With the addition of video to DSLRs, a new market has emerged for high-quality video at a fraction of the historical price. DSLRs, priced about the same as some prosumer video cameras, can accomplish things once off the table for filmmakers. Now, having follow focus and a narrower depth of field are as simple as changing a lens.
With the rise of these cameras, many accessories and elements have arrived on the scene to make the amateur filmmaker’s job easier. So, what does it take to make professional video with a DSLR (but without a full movie studio)? Here’s some of my equipment recommendations, plus some tips for getting the most out of it.
The Right Camera
To shoot DSLR video, you need a camera capable of video. From Nikon, this includes the D300s, D90 and D7000, D5000 and D3100. From Canon, this includes the 1D Mk IV, 5D Mk II, 7D, 60D, 550D/Rebel T2i.
Sony and Pentax also have cameras that support video capture.
The resolution (720p vs 1080i) and frame rate of video varies by manufacture and even camera.
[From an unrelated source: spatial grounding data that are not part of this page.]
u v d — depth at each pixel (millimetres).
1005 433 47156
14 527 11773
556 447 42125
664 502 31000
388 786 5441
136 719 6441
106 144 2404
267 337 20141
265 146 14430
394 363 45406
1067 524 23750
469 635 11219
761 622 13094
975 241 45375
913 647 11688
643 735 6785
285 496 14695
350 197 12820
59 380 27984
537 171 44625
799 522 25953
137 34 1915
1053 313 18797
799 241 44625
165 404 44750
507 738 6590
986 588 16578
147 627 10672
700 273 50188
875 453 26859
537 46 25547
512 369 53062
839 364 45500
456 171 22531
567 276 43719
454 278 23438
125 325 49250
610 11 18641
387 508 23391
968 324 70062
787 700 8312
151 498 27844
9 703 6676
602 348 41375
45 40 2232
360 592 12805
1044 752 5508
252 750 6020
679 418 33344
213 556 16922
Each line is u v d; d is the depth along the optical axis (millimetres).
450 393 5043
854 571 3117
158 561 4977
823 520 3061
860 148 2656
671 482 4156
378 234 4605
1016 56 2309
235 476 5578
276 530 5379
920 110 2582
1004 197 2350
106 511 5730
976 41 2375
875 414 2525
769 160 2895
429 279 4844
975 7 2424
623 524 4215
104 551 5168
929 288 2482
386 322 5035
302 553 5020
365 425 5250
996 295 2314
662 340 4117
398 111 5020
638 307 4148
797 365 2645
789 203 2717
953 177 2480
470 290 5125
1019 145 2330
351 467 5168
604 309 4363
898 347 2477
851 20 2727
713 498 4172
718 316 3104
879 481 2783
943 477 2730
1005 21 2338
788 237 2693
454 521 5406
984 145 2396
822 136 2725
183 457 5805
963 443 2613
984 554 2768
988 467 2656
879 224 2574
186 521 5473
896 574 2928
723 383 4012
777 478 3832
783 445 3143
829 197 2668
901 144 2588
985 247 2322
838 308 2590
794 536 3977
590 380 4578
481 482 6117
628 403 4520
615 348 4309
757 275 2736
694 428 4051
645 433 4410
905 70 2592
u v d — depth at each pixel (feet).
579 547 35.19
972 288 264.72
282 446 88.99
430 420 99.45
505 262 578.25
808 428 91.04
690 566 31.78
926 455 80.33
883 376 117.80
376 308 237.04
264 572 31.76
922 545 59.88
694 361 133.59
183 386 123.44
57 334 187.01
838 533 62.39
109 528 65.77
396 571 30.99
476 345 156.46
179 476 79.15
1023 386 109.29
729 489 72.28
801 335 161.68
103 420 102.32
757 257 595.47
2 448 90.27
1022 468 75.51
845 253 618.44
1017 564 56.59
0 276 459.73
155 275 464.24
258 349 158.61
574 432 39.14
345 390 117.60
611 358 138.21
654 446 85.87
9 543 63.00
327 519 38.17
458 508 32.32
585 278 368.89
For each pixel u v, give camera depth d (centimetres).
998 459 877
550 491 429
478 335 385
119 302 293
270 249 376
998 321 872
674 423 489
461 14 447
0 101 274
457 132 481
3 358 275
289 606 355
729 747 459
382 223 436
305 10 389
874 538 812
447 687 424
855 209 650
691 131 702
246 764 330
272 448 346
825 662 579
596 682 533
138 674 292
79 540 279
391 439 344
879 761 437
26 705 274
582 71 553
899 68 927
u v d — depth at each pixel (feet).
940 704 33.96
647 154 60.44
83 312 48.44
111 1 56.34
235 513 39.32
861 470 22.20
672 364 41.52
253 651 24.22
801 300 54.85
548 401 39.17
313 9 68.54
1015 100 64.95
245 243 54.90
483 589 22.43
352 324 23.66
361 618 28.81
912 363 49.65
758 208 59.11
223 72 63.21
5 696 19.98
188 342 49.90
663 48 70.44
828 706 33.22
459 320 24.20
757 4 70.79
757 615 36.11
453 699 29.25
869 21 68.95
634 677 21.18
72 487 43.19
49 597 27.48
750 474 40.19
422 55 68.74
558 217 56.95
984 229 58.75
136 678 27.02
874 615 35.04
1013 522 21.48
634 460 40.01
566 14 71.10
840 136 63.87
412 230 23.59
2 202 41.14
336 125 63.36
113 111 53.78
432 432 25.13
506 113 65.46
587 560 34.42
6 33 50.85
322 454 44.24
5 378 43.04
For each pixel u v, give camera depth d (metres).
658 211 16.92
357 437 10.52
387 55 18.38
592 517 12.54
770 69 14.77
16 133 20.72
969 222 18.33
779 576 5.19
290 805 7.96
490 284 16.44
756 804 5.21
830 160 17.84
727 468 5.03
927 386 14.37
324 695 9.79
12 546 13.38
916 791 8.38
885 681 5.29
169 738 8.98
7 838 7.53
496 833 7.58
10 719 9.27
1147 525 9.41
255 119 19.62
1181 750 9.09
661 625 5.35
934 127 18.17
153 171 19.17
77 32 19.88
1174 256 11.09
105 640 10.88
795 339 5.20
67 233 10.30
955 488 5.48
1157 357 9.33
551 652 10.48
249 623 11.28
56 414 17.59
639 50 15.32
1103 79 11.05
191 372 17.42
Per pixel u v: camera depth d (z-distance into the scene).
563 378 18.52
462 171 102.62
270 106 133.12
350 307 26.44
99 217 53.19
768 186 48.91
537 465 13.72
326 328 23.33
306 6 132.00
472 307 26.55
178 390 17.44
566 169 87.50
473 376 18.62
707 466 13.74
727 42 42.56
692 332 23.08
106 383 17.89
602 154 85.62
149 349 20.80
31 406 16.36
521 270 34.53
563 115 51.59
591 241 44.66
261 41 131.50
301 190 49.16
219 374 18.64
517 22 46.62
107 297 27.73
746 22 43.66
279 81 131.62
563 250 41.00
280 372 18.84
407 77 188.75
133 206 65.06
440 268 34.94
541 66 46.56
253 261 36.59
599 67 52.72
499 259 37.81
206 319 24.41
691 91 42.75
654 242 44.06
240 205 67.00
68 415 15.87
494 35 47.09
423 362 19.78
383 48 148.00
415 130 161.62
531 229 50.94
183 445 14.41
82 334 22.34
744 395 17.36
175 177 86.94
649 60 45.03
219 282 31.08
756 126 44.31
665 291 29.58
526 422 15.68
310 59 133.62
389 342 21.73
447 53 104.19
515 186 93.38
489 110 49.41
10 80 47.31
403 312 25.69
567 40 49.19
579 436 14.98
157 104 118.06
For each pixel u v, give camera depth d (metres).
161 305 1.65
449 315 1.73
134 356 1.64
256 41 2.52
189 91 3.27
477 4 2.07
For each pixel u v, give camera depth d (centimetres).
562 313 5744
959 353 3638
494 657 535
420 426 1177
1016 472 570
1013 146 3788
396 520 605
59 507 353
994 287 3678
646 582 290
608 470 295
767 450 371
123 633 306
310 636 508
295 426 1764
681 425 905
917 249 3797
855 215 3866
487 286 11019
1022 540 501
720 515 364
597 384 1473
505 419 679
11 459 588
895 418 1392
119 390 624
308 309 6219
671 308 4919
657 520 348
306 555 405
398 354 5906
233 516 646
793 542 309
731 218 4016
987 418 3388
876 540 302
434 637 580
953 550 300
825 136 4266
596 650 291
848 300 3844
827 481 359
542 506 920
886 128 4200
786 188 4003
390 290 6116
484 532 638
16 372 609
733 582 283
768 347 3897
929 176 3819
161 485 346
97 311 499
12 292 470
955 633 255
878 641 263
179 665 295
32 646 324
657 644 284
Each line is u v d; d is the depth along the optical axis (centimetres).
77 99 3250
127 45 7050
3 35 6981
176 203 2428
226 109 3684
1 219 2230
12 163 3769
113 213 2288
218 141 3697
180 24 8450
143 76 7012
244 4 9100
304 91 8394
The best Canon camera for video is currently the 7D. On Nikon, the D300s is the best. For the time being, Nikon users are stuck shooting at 720p video, with a lower frame rate and resolution than Canon.
The Canon 7D is the choice of many aspiring professionals and is even being used on many professional shoots for television and film.
Recommendation: Canon EOS 7D 18 MP CMOS Digital SLR Camera ~$1,900
Lighting the Scene
Cameras may be able to shoot up to 128,000 ISO, but in the video world, noise is an issue, so good light is key.
Along with using natural light, various continuous lighting sources are available. These range from the high-end (such as Litepanels LED solution) to the cheap end (some work lights from a home improvement store).
There are three common types of lighting instruments, all of which can work in most situations. The big difference is price.
The most commonly used type of lighting for theatre and film, tungsten lights use a filament made of the metal tungsten. This filament burns very hot and produces a lot of light. Tungsten lights come in many shapes and sizes, with a Fresnel being a good starting point for video.
A Fresnel produces a soft beam of light which covers a large area. With tungsten lights, it’s easier to control the beam of light.
Budget Recommendation: Cooper/Regent TQS1000 Twin Work Light 1000-Watt and Stand $32 – Can be bought at any hardware store, these lights are cheap and provide lots of light. Can also be used with fluorescent bulbs to save energy.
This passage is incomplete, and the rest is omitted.